There is great consternation, as I write, in those precincts where business and politics collide, about the prospect of the U.S. Congress authorizing the President of the United States to conduct negotiations on an international trade agreement that, subsequently, would be presented to the Congress for approval (or rejection) without opportunity for amendment, revision, renegotiation, etc. That authorization is referred to as Trade Promotion Authority (TPA.) Of course it seems like a tedious point, but it’s controversial because of the absolute quality of the authority that would be granted, but also because such up-or-down voting seems foreign to the way our business and political systems are meant to work. Honing terms and swapping favors are the preeminent skills of both big business and big government.
Did I slip in describing the methodology of TPA as “foreign”? Well, maybe so, but among those opposing TPA there is a distinct animus against offshore businesses and workers seen to be threatening the viability of domestic employment for skilled workers. There is perhaps even greater hostility to the U.S. corporations that operate businesses offshore, and those businesses and affiliated investors are the most fervent supporters of granting TPA to the President.
And, as though all this were not already too tedious, note that the object of TPA is an actual trade agreement, still being finalized, and known as TPP – for Trans-Pacific Partnership. If enacted TPP would establish a free-trade zone among the U.S., Canada, Mexico, Chile, and Peru (on this side of the Pacific) and Australia, Brunei, Malaysia, New Zealand, Singapore and Vietnam. Note that China, the most likely instigator of a global trade war is not included, but that is a detail that takes nothing away from the high-level anxiety pitched by both opponents and proponents of both TPA and TPP. The desperation to pass or defeat the TPA/TPP is so thick it seems possible we are approaching a rupture in the neat alliance of business and government that has prevailed in domestic politics for decades now.
For individuals, U.S. politics is a binary equation: people line up for the side where they find the least objectionable allies, and they build coalitions against who or what they find most unacceptable. You may not be perfectly happy with your position, but you cannot stand the other guys’ position. But for business and financial interests there are no such personal attachments, and they cannot wait for a scheduled election to get their concerns addressed. And so, there is the permanent alignment of big business and big government, which from time to time must make its intentions explicit with initiatives like the TPA/TPP.
This has upended the standard political alliances built on broad opposition: the President’s reliable liberal allies will not go along with a procedure they identify as a threat to U.S. jobs and a favor to big business. The President’s conservative opposition will not go along, though they support “free trade” in concept, because they don’t trust him and they sense that U.S. sovereignty is being undermined.

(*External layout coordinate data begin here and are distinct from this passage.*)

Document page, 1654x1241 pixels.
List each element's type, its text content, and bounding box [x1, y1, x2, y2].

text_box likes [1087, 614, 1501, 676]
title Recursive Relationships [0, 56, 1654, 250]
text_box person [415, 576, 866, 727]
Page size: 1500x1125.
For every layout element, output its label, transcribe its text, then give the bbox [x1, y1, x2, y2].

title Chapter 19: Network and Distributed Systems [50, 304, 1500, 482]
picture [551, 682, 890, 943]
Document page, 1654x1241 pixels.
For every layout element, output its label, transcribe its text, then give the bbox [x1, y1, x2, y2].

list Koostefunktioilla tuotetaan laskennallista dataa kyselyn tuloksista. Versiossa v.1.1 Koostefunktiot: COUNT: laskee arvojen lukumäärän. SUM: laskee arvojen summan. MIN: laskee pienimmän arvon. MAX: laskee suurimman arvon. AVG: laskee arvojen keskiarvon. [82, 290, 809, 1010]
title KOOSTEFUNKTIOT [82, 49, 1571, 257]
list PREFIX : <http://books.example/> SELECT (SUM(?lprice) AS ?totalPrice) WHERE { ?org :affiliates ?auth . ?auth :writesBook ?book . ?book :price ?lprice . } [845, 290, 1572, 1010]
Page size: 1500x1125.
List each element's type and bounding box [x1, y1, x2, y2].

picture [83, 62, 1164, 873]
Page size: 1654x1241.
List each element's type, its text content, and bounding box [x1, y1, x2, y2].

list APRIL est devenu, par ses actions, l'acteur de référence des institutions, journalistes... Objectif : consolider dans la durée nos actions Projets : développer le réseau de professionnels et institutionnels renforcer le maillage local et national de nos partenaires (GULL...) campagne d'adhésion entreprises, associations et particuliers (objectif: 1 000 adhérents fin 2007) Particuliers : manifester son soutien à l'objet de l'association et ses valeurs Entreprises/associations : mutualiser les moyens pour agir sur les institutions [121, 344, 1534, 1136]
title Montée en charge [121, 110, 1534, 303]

The truth in all this is that everyone is right to be anxious, and the anxiety in the air has been developing for over two decades. Back then, when “globalization” described (positively or negatively) the growing influence of transnational business interests, conservatives preferred to believe that free trade and free markets would always promote virtuous results, and liberals preferred to believe that the regulatory power of the federal bureaucracy would make them invulnerable to predatory instincts of capitalism.
Two decades later, big business is much more global than national, and it’s made this much progress getting its big government partner to simplify its future global expansion. The alliance promoting TPA and TPP may or may not succeed, but a new understanding of what globalization means has been revealed, and the anxiety we see signals everyone’s confusion over what comes next.